The foundation's Grand Challenges in Global Health initiative announced the plans yesterday (27 June).
The 14 challenges were identified in 2003 from more than 1,000 suggestions made by scientists worldwide (see Researchers asked for 'top medical roadblocks').
The challenges include making staple crops more nutritious to combat malnutrition, and developing vaccines that need no refrigeration and so can be transported in regions without electricity.
Genetically engineering mosquitoes in areas where dengue fever is rife so that they die before they can pass on the virus, and creating handheld kits for rapidly diagnosing diseases, are also on the list.
Among the researchers whose projects have been selected for funding is Paul Yager at the University of Washington, United States, who with colleagues is developing a hand-held device that would allow health workers in remote areas to analyse a blood sample and diagnose a range of diseases in just ten minutes.
Several researchers in the United States will use the funds to develop needle-free vaccines to ensure that more children in poor countries are immunised against common diseases.
James Baker and colleagues at the University of Michigan, for instance, are developing a method of making 'nose drop' vaccines, and scientists at the US company Aktiv-Dry are working on a measles vaccine that can be inhaled as a powder.
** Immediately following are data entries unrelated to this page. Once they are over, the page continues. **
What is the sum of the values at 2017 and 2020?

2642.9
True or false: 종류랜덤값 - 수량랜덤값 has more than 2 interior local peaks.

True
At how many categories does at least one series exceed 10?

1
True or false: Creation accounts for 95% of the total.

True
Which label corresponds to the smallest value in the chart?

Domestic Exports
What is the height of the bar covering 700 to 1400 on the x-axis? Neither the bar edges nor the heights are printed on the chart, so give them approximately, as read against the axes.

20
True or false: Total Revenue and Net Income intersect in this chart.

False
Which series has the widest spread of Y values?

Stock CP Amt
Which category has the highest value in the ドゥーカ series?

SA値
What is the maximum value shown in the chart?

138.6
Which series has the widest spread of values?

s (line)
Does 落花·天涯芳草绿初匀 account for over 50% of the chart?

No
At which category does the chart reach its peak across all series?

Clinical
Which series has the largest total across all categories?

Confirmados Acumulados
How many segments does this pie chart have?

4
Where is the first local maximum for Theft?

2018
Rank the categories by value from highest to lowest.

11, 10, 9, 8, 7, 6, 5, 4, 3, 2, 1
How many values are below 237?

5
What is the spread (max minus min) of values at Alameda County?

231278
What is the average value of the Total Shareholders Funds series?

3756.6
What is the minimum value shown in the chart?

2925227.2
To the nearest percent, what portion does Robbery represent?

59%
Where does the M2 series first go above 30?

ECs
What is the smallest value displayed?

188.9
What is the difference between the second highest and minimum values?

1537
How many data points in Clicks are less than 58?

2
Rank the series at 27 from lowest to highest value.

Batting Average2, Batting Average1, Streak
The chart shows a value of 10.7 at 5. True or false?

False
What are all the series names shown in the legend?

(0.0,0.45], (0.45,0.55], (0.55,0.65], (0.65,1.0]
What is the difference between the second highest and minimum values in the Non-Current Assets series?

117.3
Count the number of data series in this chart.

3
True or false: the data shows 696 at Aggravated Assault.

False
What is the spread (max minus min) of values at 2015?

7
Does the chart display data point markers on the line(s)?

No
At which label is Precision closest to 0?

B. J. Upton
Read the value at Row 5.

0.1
Despite millions being invested each year in global health, only a small percentage is spent on health problems affecting the developing world, where 90 per cent of the global population lives.
The Bill and Melinda Gates Foundation launched the multimillion-dollar Grand Challenges initiative in 2003 to redress this balance.
"It's shocking how little research is directed toward the diseases of the world's poorest countries," says Bill Gates.
"By harnessing the world's capacity for scientific innovation, I believe we can transform health in the developing world and save millions of lives."
In its call for research proposals, the initiative placed a strong emphasis on practicality. The results of the projects — whether vaccines, crops or medical procedures — must be usable in developing countries, says Richard Klausner, a member of the Grand Challenges scientific board."Scientific advances are of little value unless they are accessible to the people who need them," he said.